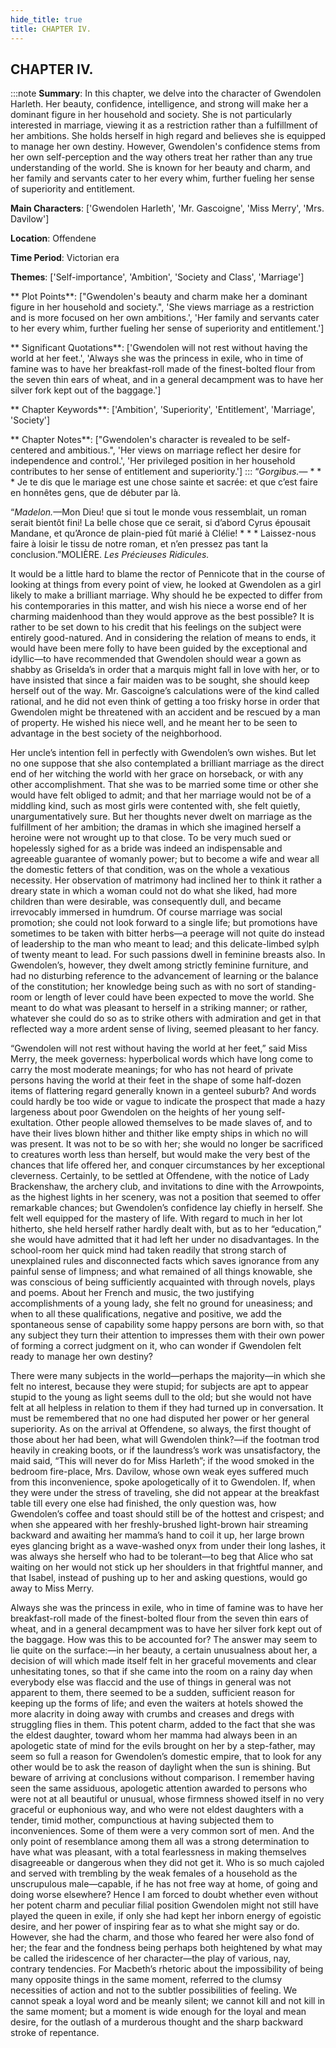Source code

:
 ```yaml
---
hide_title: true
title: CHAPTER IV.
---
```

## CHAPTER IV.
:::note
**Summary**:
In this chapter, we delve into the character of Gwendolen Harleth. Her beauty, confidence, intelligence, and strong will make her a dominant figure in her household and society. She is not particularly interested in marriage, viewing it as a restriction rather than a fulfillment of her ambitions. She holds herself in high regard and believes she is equipped to manage her own destiny. However, Gwendolen's confidence stems from her own self-perception and the way others treat her rather than any true understanding of the world. She is known for her beauty and charm, and her family and servants cater to her every whim, further fueling her sense of superiority and entitlement.

**Main Characters**:
['Gwendolen Harleth', 'Mr. Gascoigne', 'Miss Merry', 'Mrs. Davilow']

**Location**:
Offendene

**Time Period**:
Victorian era

**Themes**:
['Self-importance', 'Ambition', 'Society and Class', 'Marriage']

** Plot Points**:
["Gwendolen's beauty and charm make her a dominant figure in her household and society.", 'She views marriage as a restriction and is more focused on her own ambitions.', 'Her family and servants cater to her every whim, further fueling her sense of superiority and entitlement.']

** Significant Quotations**:
['Gwendolen will not rest without having the world at her feet.', 'Always she was the princess in exile, who in time of famine was to have her breakfast-roll made of the finest-bolted flour from the seven thin ears of wheat, and in a general decampment was to have her silver fork kept out of the baggage.']

** Chapter Keywords**:
['Ambition', 'Superiority', 'Entitlement', 'Marriage', 'Society']

** Chapter Notes**:
["Gwendolen's character is revealed to be self-centered and ambitious.", 'Her views on marriage reflect her desire for independence and control.', 'Her privileged position in her household contributes to her sense of entitlement and superiority.']
:::
“_Gorgibus._— * * * Je te dis que le mariage est une chose sainte et sacrée: et que c’est faire en honnêtes gens, que de débuter par là. 

“_Madelon._—Mon Dieu! que si tout le monde vous ressemblait, un roman serait bientôt fini! La belle chose que ce serait, si d’abord Cyrus épousait Mandane, et qu’Aronce de plain-pied fût marié à Clélie! * * * Laissez-nous faire à loisir le tissu de notre roman, et n’en pressez pas tant la conclusion.”MOLIÈRE. _Les Précieuses Ridicules._ 

It would be a little hard to blame the rector of Pennicote that in the course of looking at things from every point of view, he looked at Gwendolen as a girl likely to make a brilliant marriage. Why should he be expected to differ from his contemporaries in this matter, and wish his niece a worse end of her charming maidenhood than they would approve as the best possible? It is rather to be set down to his credit that his feelings on the subject were entirely good-natured. And in considering the relation of means to ends, it would have been mere folly to have been guided by the exceptional and idyllic—to have recommended that Gwendolen should wear a gown as shabby as Griselda’s in order that a marquis might fall in love with her, or to have insisted that since a fair maiden was to be sought, she should keep herself out of the way. Mr. Gascoigne’s calculations were of the kind called rational, and he did not even think of getting a too frisky horse in order that Gwendolen might be threatened with an accident and be rescued by a man of property. He wished his niece well, and he meant her to be seen to advantage in the best society of the neighborhood. 

Her uncle’s intention fell in perfectly with Gwendolen’s own wishes. But let no one suppose that she also contemplated a brilliant marriage as the direct end of her witching the world with her grace on horseback, or with any other accomplishment. That she was to be married some time or other she would have felt obliged to admit; and that her marriage would not be of a middling kind, such as most girls were contented with, she felt quietly, unargumentatively sure. But her thoughts never dwelt on marriage as the fulfillment of her ambition; the dramas in which she imagined herself a heroine were not wrought up to that close. To be very much sued or hopelessly sighed for as a bride was indeed an indispensable and agreeable guarantee of womanly power; but to become a wife and wear all the domestic fetters of that condition, was on the whole a vexatious necessity. Her observation of matrimony had inclined her to think it rather a dreary state in which a woman could not do what she liked, had more children than were desirable, was consequently dull, and became irrevocably immersed in humdrum. Of course marriage was social promotion; she could not look forward to a single life; but promotions have sometimes to be taken with bitter herbs—a peerage will not quite do instead of leadership to the man who meant to lead; and this delicate-limbed sylph of twenty meant to lead. For such passions dwell in feminine breasts also. In Gwendolen’s, however, they dwelt among strictly feminine furniture, and had no disturbing reference to the advancement of learning or the balance of the constitution; her knowledge being such as with no sort of standing-room or length of lever could have been expected to move the world. She meant to do what was pleasant to herself in a striking manner; or rather, whatever she could do so as to strike others with admiration and get in that reflected way a more ardent sense of living, seemed pleasant to her fancy. 

“Gwendolen will not rest without having the world at her feet,” said Miss Merry, the meek governess: hyperbolical words which have long come to carry the most moderate meanings; for who has not heard of private persons having the world at their feet in the shape of some half-dozen items of flattering regard generally known in a genteel suburb? And words could hardly be too wide or vague to indicate the prospect that made a hazy largeness about poor Gwendolen on the heights of her young self-exultation. Other people allowed themselves to be made slaves of, and to have their lives blown hither and thither like empty ships in which no will was present. It was not to be so with her; she would no longer be sacrificed to creatures worth less than herself, but would make the very best of the chances that life offered her, and conquer circumstances by her exceptional cleverness. Certainly, to be settled at Offendene, with the notice of Lady Brackenshaw, the archery club, and invitations to dine with the Arrowpoints, as the highest lights in her scenery, was not a position that seemed to offer remarkable chances; but Gwendolen’s confidence lay chiefly in herself. She felt well equipped for the mastery of life. With regard to much in her lot hitherto, she held herself rather hardly dealt with, but as to her “education,” she would have admitted that it had left her under no disadvantages. In the school-room her quick mind had taken readily that strong starch of unexplained rules and disconnected facts which saves ignorance from any painful sense of limpness; and what remained of all things knowable, she was conscious of being sufficiently acquainted with through novels, plays and poems. About her French and music, the two justifying accomplishments of a young lady, she felt no ground for uneasiness; and when to all these qualifications, negative and positive, we add the spontaneous sense of capability some happy persons are born with, so that any subject they turn their attention to impresses them with their own power of forming a correct judgment on it, who can wonder if Gwendolen felt ready to manage her own destiny? 

There were many subjects in the world—perhaps the majority—in which she felt no interest, because they were stupid; for subjects are apt to appear stupid to the young as light seems dull to the old; but she would not have felt at all helpless in relation to them if they had turned up in conversation. It must be remembered that no one had disputed her power or her general superiority. As on the arrival at Offendene, so always, the first thought of those about her had been, what will Gwendolen think?—if the footman trod heavily in creaking boots, or if the laundress’s work was unsatisfactory, the maid said, “This will never do for Miss Harleth”; if the wood smoked in the bedroom fire-place, Mrs. Davilow, whose own weak eyes suffered much from this inconvenience, spoke apologetically of it to Gwendolen. If, when they were under the stress of traveling, she did not appear at the breakfast table till every one else had finished, the only question was, how Gwendolen’s coffee and toast should still be of the hottest and crispest; and when she appeared with her freshly-brushed light-brown hair streaming backward and awaiting her mamma’s hand to coil it up, her large brown eyes glancing bright as a wave-washed onyx from under their long lashes, it was always she herself who had to be tolerant—to beg that Alice who sat waiting on her would not stick up her shoulders in that frightful manner, and that Isabel, instead of pushing up to her and asking questions, would go away to Miss Merry. 

Always she was the princess in exile, who in time of famine was to have her breakfast-roll made of the finest-bolted flour from the seven thin ears of wheat, and in a general decampment was to have her silver fork kept out of the baggage. How was this to be accounted for? The answer may seem to lie quite on the surface:—in her beauty, a certain unusualness about her, a decision of will which made itself felt in her graceful movements and clear unhesitating tones, so that if she came into the room on a rainy day when everybody else was flaccid and the use of things in general was not apparent to them, there seemed to be a sudden, sufficient reason for keeping up the forms of life; and even the waiters at hotels showed the more alacrity in doing away with crumbs and creases and dregs with struggling flies in them. This potent charm, added to the fact that she was the eldest daughter, toward whom her mamma had always been in an apologetic state of mind for the evils brought on her by a step-father, may seem so full a reason for Gwendolen’s domestic empire, that to look for any other would be to ask the reason of daylight when the sun is shining. But beware of arriving at conclusions without comparison. I remember having seen the same assiduous, apologetic attention awarded to persons who were not at all beautiful or unusual, whose firmness showed itself in no very graceful or euphonious way, and who were not eldest daughters with a tender, timid mother, compunctious at having subjected them to inconveniences. Some of them were a very common sort of men. And the only point of resemblance among them all was a strong determination to have what was pleasant, with a total fearlessness in making themselves disagreeable or dangerous when they did not get it. Who is so much cajoled and served with trembling by the weak females of a household as the unscrupulous male—capable, if he has not free way at home, of going and doing worse elsewhere? Hence I am forced to doubt whether even without her potent charm and peculiar filial position Gwendolen might not still have played the queen in exile, if only she had kept her inborn energy of egoistic desire, and her power of inspiring fear as to what she might say or do. However, she had the charm, and those who feared her were also fond of her; the fear and the fondness being perhaps both heightened by what may be called the iridescence of her character—the play of various, nay, contrary tendencies. For Macbeth’s rhetoric about the impossibility of being many opposite things in the same moment, referred to the clumsy necessities of action and not to the subtler possibilities of feeling. We cannot speak a loyal word and be meanly silent; we cannot kill and not kill in the same moment; but a moment is wide enough for the loyal and mean desire, for the outlash of a murderous thought and the sharp backward stroke of repentance.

§ **Task objective**:
Go through the lines above and copy any that contain "chose".

§ **Answer box**:
“_Gorgibus._— * * * Je te dis que le mariage est une chose sainte et sacrée: et que c’est faire en honnêtes gens, que de débuter par là. 
“_Madelon._—Mon Dieu! que si tout le monde vous ressemblait, un roman serait bientôt fini! La belle chose que ce serait, si d’abord Cyrus épousait Mandane, et qu’Aronce de plain-pied fût marié à Clélie! * * * Laissez-nous faire à loisir le tissu de notre roman, et n’en pressez pas tant la conclusion.”MOLIÈRE. _Les Précieuses Ridicules._ 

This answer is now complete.